Being able to bounce back from failure is one of the leading keys to success, according to a new report into entrepreneurship.
Barclays Wealth Insights found entrepreneurs who experience failure and see it as a learning opportunity are better placed to succeed in future.
Conversely, those who experience failure and conclude it is a catastrophic event from which it will be difficult to recover don't learn from the experience, struggle.
"It’s very important when you suffer a setback to look back, work out what your contribution was and determine how you need to change your behaviour," Donald Van de Mark, author of The Good Among the Great: 19 Traits of the
Most Admirable, Creative, and Joyous People, wrote in the report.
"When successful people fail, they are able to detach themselves from the setback, take stock and see the world and their weaknesses very clearly. And that takes humility, even courage."
Alexis Dormandy, founder of social recommendation app LoveThis, a social recommendation application, added: “Too often, we define failure as the whole venture having gone wrong rather than something that can be improved.
"I think if we defined it as something that could be improved, our society would be a lot more dynamic. There is something seriously wrong with a culture where you try one thing, are perceived as having failed and consigned to the scrapheap of life. That is going to discourage anyone from trying anything."
In a survey of 2,000 individuals - 800 of which considered themselves to be entrepreneurs - 74% agreed that viewing failure positively is essential for an economy to grow and 51% agreed that past failure in entrepreneurial endeavours increases the chance that a new business will succeed.
In addition, 34% of entrepreneurs said failure encouraged them to try again, compared with 19% among non-entrepreneurs.
The report also states that many academics categorise entrepreneurial failures as one of four types of frog to help provide a framework for thinking about how and why companies hit the wall.
According to the theory, failed entrepreneurs can be classified into four main types:
Boiled frog: It is often said that a frog dropped into boiling water will immediately leap out again, whereas
one placed in cold water that is then heated gradually will not. In an entrepreneurial context, the entrepreneur is the frog who sits in the water as it heats up, and does not notice its changing environment. He or she becomes complacent and fails to notice how factors such as competition, changing technology or evolving customers are rendering their business model obsolete.

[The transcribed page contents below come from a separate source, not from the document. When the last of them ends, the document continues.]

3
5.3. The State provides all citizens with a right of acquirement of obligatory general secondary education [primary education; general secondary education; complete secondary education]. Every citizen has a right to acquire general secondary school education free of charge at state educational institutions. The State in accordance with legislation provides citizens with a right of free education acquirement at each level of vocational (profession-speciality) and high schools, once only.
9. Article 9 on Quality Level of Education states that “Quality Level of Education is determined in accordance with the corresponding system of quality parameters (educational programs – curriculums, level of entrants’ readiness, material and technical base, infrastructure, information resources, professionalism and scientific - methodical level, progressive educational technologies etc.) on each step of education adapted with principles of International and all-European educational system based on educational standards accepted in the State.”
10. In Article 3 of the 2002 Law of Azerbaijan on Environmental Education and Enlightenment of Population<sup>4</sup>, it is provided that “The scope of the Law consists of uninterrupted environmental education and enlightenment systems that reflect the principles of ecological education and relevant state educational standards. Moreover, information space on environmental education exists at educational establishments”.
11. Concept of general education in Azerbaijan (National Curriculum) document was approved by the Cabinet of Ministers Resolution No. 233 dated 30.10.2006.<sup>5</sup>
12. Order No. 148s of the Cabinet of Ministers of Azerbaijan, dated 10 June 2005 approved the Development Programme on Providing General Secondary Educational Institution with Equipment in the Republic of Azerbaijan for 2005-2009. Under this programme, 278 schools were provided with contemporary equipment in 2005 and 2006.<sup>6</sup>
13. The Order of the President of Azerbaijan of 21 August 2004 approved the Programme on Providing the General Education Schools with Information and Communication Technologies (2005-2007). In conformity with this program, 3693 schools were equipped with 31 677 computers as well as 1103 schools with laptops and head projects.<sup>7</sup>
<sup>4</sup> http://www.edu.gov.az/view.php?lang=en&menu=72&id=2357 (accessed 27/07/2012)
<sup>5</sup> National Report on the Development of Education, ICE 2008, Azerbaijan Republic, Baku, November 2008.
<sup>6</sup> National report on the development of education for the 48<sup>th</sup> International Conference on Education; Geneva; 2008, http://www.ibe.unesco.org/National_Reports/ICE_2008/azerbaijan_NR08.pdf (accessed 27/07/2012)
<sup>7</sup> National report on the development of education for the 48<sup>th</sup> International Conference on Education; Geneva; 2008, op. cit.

Drowned frog: As their business grows, many entrepreneurs think they need to be everywhere at once. They try to be 'king of the pond' and spread themselves across every aspect of the business but often lack the necessary breadth of skills to do this effectively. Avoiding this fate requires the entrepreneur to build a strong team around them, delegate and take the right advice.

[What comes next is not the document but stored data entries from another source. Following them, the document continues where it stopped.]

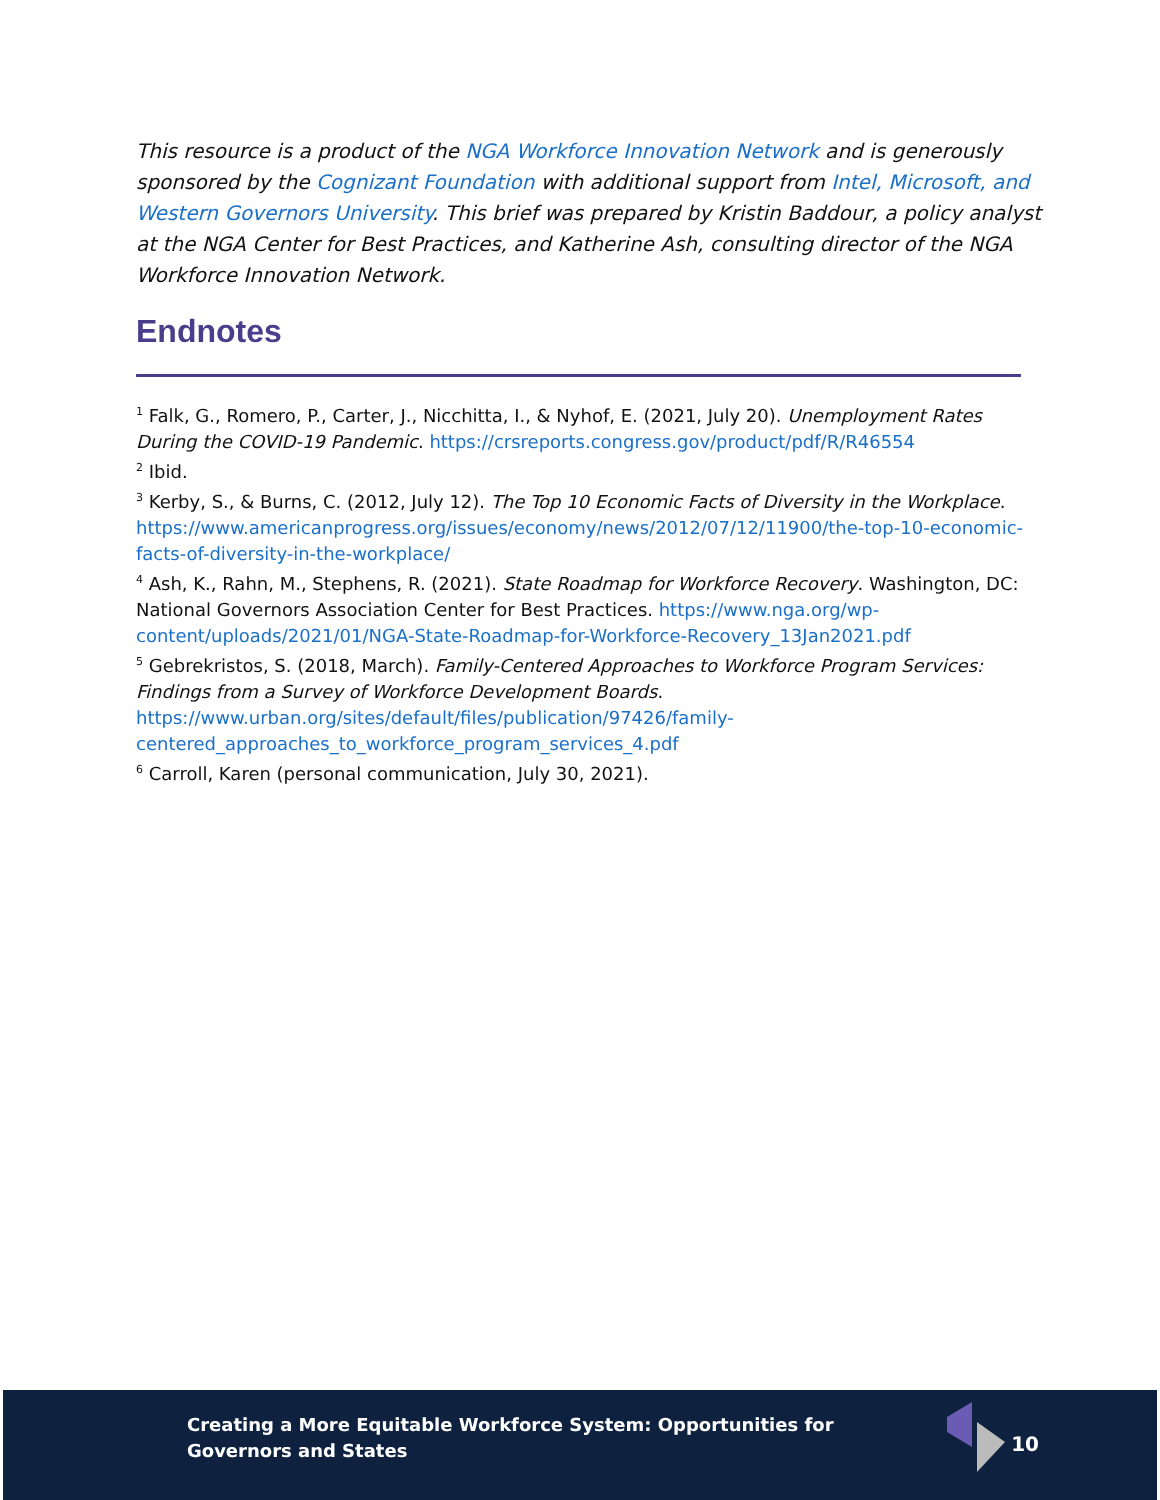This resource is a product of the NGA Workforce Innovation Network and is generously sponsored by the Cognizant Foundation with additional support from Intel, Microsoft, and Western Governors University. This brief was prepared by Kristin Baddour, a policy analyst at the NGA Center for Best Practices, and Katherine Ash, consulting director of the NGA Workforce Innovation Network.
Endnotes
<sup>1</sup> Falk, G., Romero, P., Carter, J., Nicchitta, I., & Nyhof, E. (2021, July 20). Unemployment Rates During the COVID-19 Pandemic. https://crsreports.congress.gov/product/pdf/R/R46554
<sup>2</sup> Ibid.
<sup>3</sup> Kerby, S., & Burns, C. (2012, July 12). The Top 10 Economic Facts of Diversity in the Workplace. https://www.americanprogress.org/issues/economy/news/2012/07/12/11900/the-top-10-economic-facts-of-diversity-in-the-workplace/
<sup>4</sup> Ash, K., Rahn, M., Stephens, R. (2021). State Roadmap for Workforce Recovery. Washington, DC: National Governors Association Center for Best Practices. https://www.nga.org/wp-content/uploads/2021/01/NGA-State-Roadmap-for-Workforce-Recovery_13Jan2021.pdf
<sup>5</sup> Gebrekristos, S. (2018, March). Family-Centered Approaches to Workforce Program Services: Findings from a Survey of Workforce Development Boards. https://www.urban.org/sites/default/files/publication/97426/family-centered_approaches_to_workforce_program_services_4.pdf
<sup>6</sup> Carroll, Karen (personal communication, July 30, 2021).
Creating a More Equitable Workforce System: Opportunities for
Governors and States
10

Bullfrog: Early success can encourage some entrepreneurs to become too fond of the trappings of success. These bullfrogs put their own needs above those of the business. They consider themselves to be indestructible and do not acknowledge that their actions harm the business financially.

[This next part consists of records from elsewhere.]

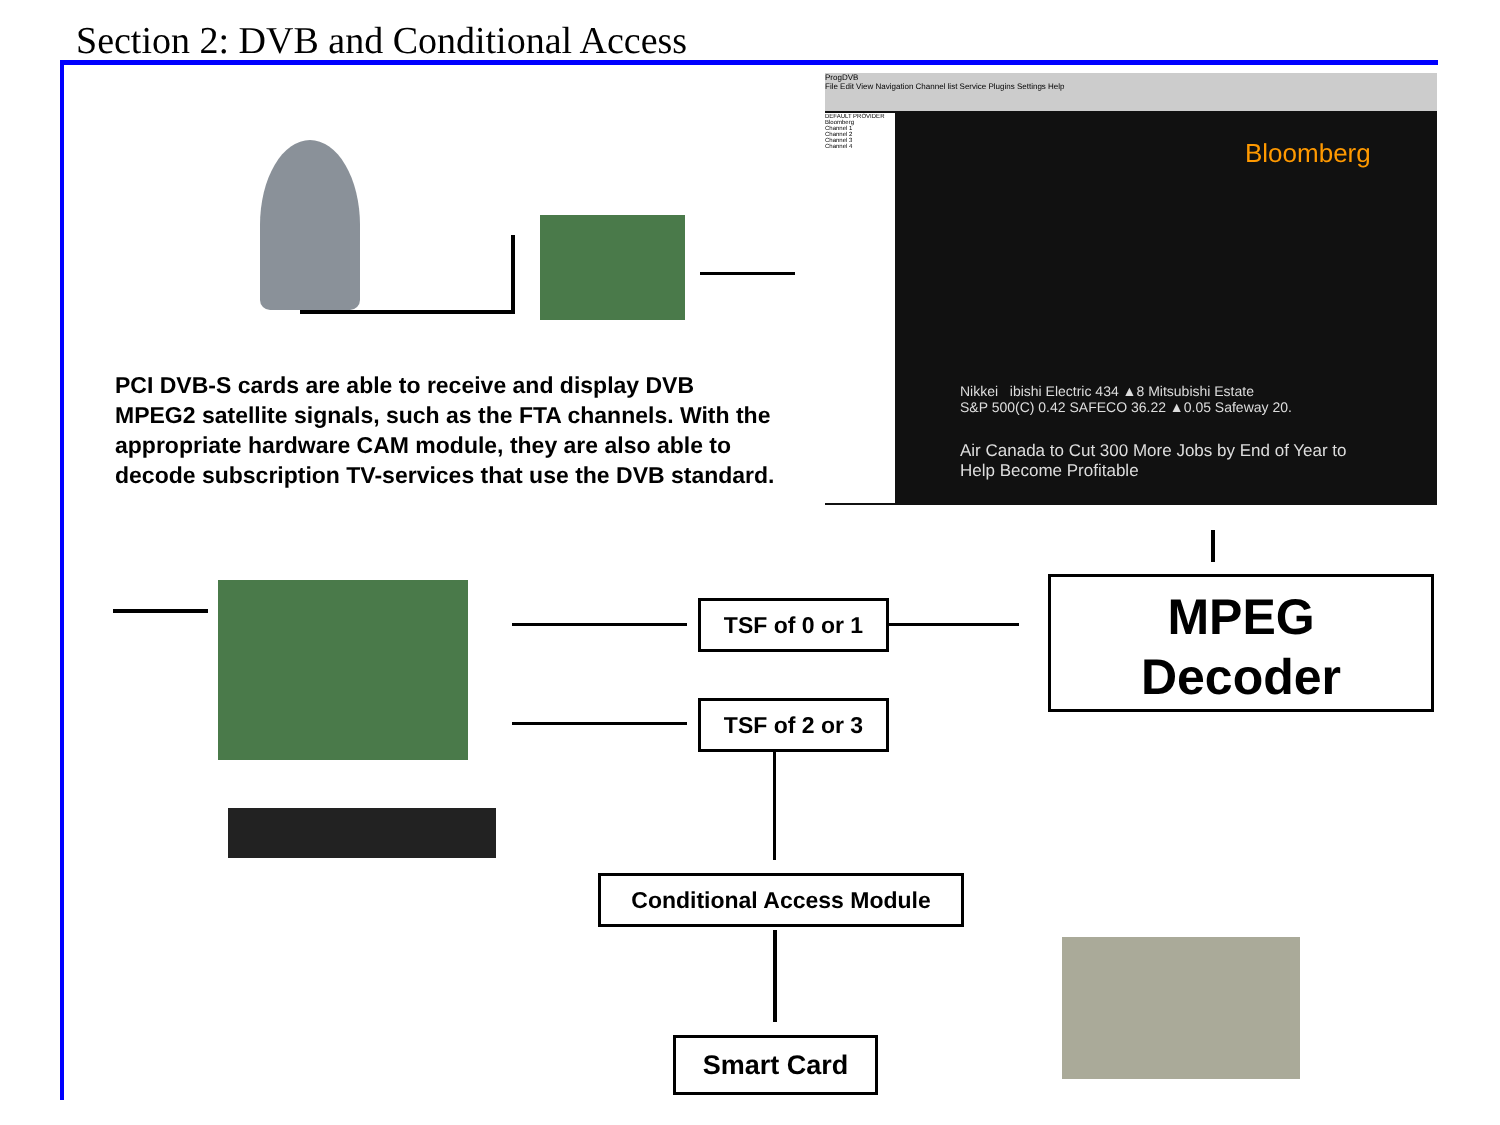Section 2: DVB and Conditional Access
ProgDVB
File Edit View Navigation Channel list Service Plugins Settings Help
DEFAULT PROVIDER
Bloomberg
Channel 1
Channel 2
Channel 3
Channel 4
Bloomberg
Nikkei ibishi Electric 434 ▲8 Mitsubishi Estate
S&P 500(C) 0.42 SAFECO 36.22 ▲0.05 Safeway 20.
Air Canada to Cut 300 More Jobs by End of Year to
Help Become Profitable
PCI DVB-S cards are able to receive and display DVB MPEG2 satellite signals, such as the FTA channels. With the appropriate hardware CAM module, they are also able to decode subscription TV-services that use the DVB standard.
TSF of 0 or 1
TSF of 2 or 3
MPEG
Decoder
Conditional Access Module
Smart Card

Tadpole: Many entrepreneurial ventures will never fulfil their promise and are doomed to remain as tadpoles. Despite early promise, they do not reach their potential and fizzle out without reaching the next stage of growth
The report lands in time for the start of Global Entrepreneurship Week 2012, which runs from 12-18 November.
The Department for Business, Innovation and Skills is pledging its support for small business by announcing that two entrepreneurs will be given advisory roles in government.
These entrepreneurs in residence will help advise government on small business issues, making sure that the needs of entrepreneurs are properly considered by policy makers.
Secretary of state for business Vince Cable said: "This year there were a record number of 4.8 million SMEs in the UK. That is welcome news, and we need to continue encouraging entrepreneurial spirit amongst people of all ages so they can turn their ideas into businesses.
“We have a great entrepreneurial knowledge base in our universities that we have to use to our competitive advantage. The £1.1 million investment that we are making through the Entrepreneurs and Education Programme will help us unlock this potential by giving real support to people who are looking to commercialise their innovations."